The Forty-Eight Keys of the Typewriter, Each an Eyeball That Is Never Shut




  • Saturday's field-recording by Luca Forcucci. Field-recording requests for artists and pieces earnestly solicited. This is new to me. I've learned I really want to learn more.
  • Thanks to everyone who sent Kind words via various methods re: Earthgirl and Planet's art. I've passed it on. Will post more occasionally, every few months or so. They both have blogs over in Me and Mine though both blogs have been dormant. Both say that's going to change. We'll see.
  • Anthony's given his blog an excellent makeover. The content is why you should visit daily. This normally would lead to me whining about fucking blooger and my dead template button, but fuck it.
  • We, the public (existing in your own word).
  • After Sebalds' Austerlitz: Karen Stuke's photography.
  • Sebald poem.
  • Earthgirl lets me play Daniel Menche on trips to and from Ohio! I know I've played him here within the past few months. I like.
  • The Book of Elements.
  • Anne Sexton was born 85 years ago today. There's a story about a woman and Anne Sexton's poetry and my initiation into women and poetry which I've just told you all I'm ever going to tell you whether you're a digital or analog friend. There's a story Tony Hecht told me about Tony Hecht and Anne Sexton (and Hecht praised Sexton's poetry) which I won't tell here but if you ask me when you see me I'll tell you.







THE ROOM OF MY LIFE

Anne Sexton

Here,
in the room of my life
the objects keep changing.
Ashtrays to cry into,
the suffering brother of the wood walls,
the forty-eight keys of the typewriter
each an eyeball that is never shut,
the books, each a contestant in a beauty contest,   
the black chair, a dog coffin made of Naugahyde,   
the sockets on the wall
waiting like a cave of bees,
the gold rug
a conversation of heels and toes,
the fireplace
a knife waiting for someone to pick it up,
the sofa, exhausted with the exertion of a whore,   
the phone
two flowers taking root in its crotch,
the doors
opening and closing like sea clams,
the lights
poking at me,
lighting up both the soil and the laugh.
The windows,
the starving windows
that drive the trees like nails into my heart.   
Each day I feed the world out there
although birds explode
right and left.
I feed the world in here too,
offering the desk puppy biscuits.
However, nothing is just what it seems to be.   
My objects dream and wear new costumes,
compelled to, it seems, by all the words in my hands   
and the sea that bangs in my throat.








ALL MY PRETTY ONES

Anne Sexton

Father, this year’s jinx rides us apart
where you followed our mother to her cold slumber;
a second shock boiling its stone to your heart,   
leaving me here to shuffle and disencumber   
you from the residence you could not afford:   
a gold key, your half of a woolen mill,
twenty suits from Dunne’s, an English Ford,   
the love and legal verbiage of another will,   
boxes of pictures of people I do not know.
I touch their cardboard faces. They must go.
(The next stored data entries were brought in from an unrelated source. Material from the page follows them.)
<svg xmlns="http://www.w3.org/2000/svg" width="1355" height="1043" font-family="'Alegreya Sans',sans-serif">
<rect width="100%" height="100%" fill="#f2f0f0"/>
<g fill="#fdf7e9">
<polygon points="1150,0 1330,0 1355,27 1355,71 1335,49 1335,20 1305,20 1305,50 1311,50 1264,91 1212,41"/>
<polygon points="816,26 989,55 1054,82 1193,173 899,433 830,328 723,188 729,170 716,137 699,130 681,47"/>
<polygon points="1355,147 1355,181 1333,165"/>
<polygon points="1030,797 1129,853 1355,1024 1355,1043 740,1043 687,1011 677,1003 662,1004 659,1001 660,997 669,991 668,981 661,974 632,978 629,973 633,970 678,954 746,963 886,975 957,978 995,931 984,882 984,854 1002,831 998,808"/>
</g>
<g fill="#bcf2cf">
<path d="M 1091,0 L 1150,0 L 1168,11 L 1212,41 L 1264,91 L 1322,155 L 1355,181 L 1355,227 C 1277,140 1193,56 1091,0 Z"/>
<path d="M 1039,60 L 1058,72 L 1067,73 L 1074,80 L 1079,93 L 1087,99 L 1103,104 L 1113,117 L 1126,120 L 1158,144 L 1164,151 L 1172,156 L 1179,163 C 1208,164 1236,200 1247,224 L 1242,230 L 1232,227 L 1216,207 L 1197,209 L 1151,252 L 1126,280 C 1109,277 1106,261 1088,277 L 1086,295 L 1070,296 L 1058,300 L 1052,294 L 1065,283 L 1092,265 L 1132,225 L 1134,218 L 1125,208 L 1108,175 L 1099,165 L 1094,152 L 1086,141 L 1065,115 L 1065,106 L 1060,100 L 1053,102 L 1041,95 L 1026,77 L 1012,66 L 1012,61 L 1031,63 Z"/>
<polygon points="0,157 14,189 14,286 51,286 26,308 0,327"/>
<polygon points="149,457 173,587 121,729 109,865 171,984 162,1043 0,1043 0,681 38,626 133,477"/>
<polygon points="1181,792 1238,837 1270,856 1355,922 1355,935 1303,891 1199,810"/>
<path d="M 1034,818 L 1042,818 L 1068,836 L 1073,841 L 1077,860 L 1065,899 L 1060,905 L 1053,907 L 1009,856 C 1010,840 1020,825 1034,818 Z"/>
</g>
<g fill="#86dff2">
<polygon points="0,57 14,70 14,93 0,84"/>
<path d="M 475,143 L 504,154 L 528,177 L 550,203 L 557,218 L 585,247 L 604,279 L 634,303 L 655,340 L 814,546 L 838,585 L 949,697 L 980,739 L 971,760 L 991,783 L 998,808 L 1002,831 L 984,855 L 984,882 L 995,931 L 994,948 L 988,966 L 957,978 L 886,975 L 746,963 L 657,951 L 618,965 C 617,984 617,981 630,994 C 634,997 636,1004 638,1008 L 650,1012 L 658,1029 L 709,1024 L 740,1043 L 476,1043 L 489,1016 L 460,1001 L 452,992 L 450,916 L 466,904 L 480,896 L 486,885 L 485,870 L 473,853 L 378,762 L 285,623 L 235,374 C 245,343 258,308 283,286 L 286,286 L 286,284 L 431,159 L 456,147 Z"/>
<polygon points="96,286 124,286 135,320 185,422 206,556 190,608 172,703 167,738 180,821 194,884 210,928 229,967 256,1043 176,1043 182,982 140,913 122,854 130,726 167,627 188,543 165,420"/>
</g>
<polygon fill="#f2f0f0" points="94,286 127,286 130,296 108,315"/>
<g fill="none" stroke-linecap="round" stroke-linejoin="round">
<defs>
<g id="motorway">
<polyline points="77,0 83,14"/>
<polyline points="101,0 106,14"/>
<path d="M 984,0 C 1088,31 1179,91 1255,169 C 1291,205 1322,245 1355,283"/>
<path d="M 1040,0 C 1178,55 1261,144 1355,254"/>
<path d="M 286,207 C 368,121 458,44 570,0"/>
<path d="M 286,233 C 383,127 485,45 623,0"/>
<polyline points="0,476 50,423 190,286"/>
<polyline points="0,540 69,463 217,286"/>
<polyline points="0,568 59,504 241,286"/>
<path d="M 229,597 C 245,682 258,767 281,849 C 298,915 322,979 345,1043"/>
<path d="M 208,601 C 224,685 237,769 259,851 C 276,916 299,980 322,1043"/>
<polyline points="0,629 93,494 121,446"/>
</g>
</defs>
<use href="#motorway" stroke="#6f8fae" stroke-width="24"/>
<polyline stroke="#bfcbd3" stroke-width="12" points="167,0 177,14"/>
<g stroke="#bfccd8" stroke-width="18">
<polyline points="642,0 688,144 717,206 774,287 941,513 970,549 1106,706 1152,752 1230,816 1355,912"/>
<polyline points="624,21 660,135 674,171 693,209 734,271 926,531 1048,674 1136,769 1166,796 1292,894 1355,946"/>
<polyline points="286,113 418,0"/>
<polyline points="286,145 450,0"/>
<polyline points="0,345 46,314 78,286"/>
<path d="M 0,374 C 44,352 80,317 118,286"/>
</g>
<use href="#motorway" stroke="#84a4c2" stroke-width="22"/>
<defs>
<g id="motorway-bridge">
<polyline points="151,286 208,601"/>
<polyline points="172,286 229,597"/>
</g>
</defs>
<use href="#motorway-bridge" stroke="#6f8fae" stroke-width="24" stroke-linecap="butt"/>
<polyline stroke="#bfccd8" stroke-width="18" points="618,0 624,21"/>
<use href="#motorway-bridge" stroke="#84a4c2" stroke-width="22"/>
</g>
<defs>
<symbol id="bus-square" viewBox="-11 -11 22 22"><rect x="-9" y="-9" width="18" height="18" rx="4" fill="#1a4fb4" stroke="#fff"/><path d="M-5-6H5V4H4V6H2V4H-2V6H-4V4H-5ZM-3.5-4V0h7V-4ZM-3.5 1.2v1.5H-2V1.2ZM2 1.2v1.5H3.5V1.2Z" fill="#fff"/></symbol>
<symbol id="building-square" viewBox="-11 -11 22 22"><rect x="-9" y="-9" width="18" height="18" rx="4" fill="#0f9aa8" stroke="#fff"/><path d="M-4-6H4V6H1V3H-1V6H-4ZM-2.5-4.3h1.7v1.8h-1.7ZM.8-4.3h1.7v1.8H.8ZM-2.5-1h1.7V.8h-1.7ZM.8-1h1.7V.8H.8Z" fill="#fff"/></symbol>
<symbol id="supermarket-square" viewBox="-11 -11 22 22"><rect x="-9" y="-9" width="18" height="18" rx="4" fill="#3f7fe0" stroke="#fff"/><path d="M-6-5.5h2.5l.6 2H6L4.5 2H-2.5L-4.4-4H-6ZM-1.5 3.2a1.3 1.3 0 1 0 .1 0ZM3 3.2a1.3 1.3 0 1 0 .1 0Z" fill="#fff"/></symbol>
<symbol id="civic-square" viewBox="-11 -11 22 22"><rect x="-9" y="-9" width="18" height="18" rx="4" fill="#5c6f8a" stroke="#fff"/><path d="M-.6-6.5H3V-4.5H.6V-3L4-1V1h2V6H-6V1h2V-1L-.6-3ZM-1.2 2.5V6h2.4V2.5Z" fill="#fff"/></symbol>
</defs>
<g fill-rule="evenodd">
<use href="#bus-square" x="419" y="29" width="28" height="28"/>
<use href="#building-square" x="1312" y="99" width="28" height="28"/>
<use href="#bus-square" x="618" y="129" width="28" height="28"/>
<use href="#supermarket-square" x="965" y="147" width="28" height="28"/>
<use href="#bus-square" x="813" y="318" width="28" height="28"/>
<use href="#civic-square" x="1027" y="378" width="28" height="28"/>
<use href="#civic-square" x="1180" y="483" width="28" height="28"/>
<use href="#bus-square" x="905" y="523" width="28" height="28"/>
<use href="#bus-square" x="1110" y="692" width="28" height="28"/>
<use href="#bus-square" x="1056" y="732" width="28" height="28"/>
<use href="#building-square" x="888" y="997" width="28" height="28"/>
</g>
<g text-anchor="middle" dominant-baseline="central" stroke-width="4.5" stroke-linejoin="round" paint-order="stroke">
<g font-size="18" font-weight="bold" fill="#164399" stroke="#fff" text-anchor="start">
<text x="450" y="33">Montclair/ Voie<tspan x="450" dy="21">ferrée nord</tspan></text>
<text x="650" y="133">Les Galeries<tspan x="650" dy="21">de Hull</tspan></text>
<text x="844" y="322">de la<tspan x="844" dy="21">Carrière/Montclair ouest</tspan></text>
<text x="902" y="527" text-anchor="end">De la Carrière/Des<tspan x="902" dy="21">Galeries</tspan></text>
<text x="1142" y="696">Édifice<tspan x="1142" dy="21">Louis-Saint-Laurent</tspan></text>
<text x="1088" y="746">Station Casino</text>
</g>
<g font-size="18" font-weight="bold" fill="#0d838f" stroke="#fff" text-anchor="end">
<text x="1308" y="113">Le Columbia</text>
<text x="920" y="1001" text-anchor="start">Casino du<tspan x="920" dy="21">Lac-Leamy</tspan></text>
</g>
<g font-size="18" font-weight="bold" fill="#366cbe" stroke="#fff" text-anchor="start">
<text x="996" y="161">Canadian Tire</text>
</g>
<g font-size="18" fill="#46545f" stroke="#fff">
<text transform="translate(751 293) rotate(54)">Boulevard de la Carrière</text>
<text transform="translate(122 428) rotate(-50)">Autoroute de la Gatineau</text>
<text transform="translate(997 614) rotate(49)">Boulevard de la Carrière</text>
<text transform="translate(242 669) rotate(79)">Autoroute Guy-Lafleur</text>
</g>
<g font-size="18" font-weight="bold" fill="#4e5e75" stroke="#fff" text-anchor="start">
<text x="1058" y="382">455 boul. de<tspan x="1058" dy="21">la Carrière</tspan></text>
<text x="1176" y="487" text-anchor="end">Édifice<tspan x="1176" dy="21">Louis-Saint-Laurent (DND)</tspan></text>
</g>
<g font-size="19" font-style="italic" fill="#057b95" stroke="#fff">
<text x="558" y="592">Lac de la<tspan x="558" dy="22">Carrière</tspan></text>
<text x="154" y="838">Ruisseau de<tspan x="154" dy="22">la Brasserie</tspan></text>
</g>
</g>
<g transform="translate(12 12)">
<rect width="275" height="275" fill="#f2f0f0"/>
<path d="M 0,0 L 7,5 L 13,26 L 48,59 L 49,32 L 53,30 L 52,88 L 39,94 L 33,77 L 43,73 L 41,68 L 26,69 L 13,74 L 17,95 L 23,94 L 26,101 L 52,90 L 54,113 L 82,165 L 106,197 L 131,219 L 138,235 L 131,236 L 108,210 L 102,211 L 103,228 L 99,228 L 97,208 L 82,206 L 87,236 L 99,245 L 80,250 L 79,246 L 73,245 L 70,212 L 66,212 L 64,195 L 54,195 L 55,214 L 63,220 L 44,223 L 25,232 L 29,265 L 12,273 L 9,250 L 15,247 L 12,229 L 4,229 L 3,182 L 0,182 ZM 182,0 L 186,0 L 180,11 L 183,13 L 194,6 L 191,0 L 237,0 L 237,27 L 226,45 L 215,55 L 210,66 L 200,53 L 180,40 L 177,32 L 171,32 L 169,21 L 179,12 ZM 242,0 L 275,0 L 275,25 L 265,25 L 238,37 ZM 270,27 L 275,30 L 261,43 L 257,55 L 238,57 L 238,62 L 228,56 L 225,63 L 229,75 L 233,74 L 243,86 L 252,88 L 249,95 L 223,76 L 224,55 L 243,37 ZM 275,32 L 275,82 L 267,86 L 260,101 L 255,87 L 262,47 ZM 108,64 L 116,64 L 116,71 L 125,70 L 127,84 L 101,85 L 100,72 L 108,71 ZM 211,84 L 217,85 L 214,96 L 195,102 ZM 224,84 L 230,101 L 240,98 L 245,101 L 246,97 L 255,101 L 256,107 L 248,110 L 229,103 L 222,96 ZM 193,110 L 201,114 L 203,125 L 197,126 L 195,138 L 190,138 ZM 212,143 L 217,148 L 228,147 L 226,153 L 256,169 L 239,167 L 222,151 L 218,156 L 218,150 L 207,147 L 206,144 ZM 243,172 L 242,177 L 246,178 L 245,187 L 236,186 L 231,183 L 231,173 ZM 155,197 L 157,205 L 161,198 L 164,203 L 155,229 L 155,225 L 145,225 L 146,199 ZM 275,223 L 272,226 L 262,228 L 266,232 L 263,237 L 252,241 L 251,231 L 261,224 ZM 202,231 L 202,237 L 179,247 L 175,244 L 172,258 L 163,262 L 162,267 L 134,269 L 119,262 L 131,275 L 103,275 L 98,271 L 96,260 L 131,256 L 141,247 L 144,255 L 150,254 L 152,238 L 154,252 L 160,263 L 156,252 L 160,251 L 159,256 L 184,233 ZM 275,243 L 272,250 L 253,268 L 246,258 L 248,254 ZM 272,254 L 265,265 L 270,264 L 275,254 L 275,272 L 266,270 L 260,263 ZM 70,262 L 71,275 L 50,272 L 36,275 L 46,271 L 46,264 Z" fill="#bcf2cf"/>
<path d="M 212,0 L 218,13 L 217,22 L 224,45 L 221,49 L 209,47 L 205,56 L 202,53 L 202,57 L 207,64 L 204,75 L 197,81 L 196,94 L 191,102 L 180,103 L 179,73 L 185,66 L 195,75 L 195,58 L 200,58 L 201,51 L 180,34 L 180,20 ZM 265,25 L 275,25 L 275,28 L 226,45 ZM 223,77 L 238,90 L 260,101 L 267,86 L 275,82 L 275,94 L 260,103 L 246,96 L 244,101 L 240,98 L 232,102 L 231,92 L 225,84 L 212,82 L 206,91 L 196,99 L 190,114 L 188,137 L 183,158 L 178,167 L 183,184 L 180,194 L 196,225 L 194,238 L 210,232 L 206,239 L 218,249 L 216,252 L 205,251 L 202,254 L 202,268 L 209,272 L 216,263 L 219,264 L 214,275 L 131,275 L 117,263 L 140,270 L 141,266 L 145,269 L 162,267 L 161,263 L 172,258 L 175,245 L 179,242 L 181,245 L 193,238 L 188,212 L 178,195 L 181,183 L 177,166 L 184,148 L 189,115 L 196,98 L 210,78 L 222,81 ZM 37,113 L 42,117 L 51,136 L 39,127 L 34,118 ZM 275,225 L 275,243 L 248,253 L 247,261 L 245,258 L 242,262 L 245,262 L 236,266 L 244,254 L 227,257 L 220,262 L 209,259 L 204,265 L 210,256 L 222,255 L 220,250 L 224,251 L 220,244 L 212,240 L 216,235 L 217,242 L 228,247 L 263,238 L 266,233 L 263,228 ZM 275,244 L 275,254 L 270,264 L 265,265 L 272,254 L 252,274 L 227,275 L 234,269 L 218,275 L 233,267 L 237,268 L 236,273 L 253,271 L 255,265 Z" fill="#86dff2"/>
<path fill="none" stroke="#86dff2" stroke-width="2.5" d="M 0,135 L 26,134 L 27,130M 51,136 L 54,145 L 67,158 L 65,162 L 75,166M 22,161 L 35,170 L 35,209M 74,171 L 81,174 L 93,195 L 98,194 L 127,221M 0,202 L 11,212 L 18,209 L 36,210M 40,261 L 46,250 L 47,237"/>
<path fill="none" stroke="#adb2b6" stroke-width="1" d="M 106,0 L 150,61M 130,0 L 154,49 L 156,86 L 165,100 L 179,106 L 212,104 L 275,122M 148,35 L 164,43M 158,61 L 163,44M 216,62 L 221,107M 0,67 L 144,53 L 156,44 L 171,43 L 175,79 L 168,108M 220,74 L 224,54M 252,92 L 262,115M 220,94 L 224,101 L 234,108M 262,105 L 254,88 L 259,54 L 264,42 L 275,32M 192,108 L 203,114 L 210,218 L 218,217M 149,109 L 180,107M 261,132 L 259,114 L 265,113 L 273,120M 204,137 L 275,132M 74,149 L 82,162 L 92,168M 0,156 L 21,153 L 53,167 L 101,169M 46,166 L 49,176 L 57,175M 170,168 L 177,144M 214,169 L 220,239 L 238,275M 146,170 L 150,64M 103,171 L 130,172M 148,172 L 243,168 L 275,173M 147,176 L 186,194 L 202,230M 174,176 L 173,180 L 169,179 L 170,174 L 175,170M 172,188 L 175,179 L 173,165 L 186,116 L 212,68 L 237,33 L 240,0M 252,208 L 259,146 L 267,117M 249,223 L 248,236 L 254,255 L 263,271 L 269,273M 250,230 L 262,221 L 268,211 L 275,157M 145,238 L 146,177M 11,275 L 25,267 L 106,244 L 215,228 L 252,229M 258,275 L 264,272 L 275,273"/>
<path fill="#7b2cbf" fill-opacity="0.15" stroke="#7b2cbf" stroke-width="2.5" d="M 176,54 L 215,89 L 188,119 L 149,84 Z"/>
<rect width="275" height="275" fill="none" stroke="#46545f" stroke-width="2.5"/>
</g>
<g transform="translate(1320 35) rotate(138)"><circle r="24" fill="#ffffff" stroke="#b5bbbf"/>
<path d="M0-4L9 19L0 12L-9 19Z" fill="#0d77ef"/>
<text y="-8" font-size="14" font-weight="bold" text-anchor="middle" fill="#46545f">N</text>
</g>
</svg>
But the eyes, as thick as wood in this album,   
hold me. I stop here, where a small boy
waits in a ruffled dress for someone to come ...   
for this soldier who holds his bugle like a toy   
or for this velvet lady who cannot smile.   
Is this your father’s father, this commodore
in a mailman suit? My father, time meanwhile   
has made it unimportant who you are looking for.   
I’ll never know what these faces are all about.   
I lock them into their book and throw them out.

This is the yellow scrapbook that you began
the year I was born; as crackling now and wrinkly   
as tobacco leaves: clippings where Hoover outran   
the Democrats, wiggling his dry finger at me
and Prohibition; news where the Hindenburg went   
down and recent years where you went flush   
on war. This year, solvent but sick, you meant   
to marry that pretty widow in a one-month rush.   
But before you had that second chance, I cried   
on your fat shoulder. Three days later you died.

These are the snapshots of marriage, stopped in places.   
Side by side at the rail toward Nassau now;
here, with the winner’s cup at the speedboat races,   
here, in tails at the Cotillion, you take a bow,
here, by our kennel of dogs with their pink eyes,   
running like show-bred pigs in their chain-link pen;   
here, at the horseshow where my sister wins a prize;   
and here, standing like a duke among groups of men.   
Now I fold you down, my drunkard, my navigator,   
my first lost keeper, to love or look at later.

I hold a five-year diary that my mother kept   
for three years, telling all she does not say   
of your alcoholic tendency. You overslept,
she writes. My God, father, each Christmas Day   
with your blood, will I drink down your glass   
of wine? The diary of your hurly-burly years   
goes to my shelf to wait for my age to pass.   
Only in this hoarded span will love persevere.   
Whether you are pretty or not, I outlive you,
bend down my strange face to yours and forgive you.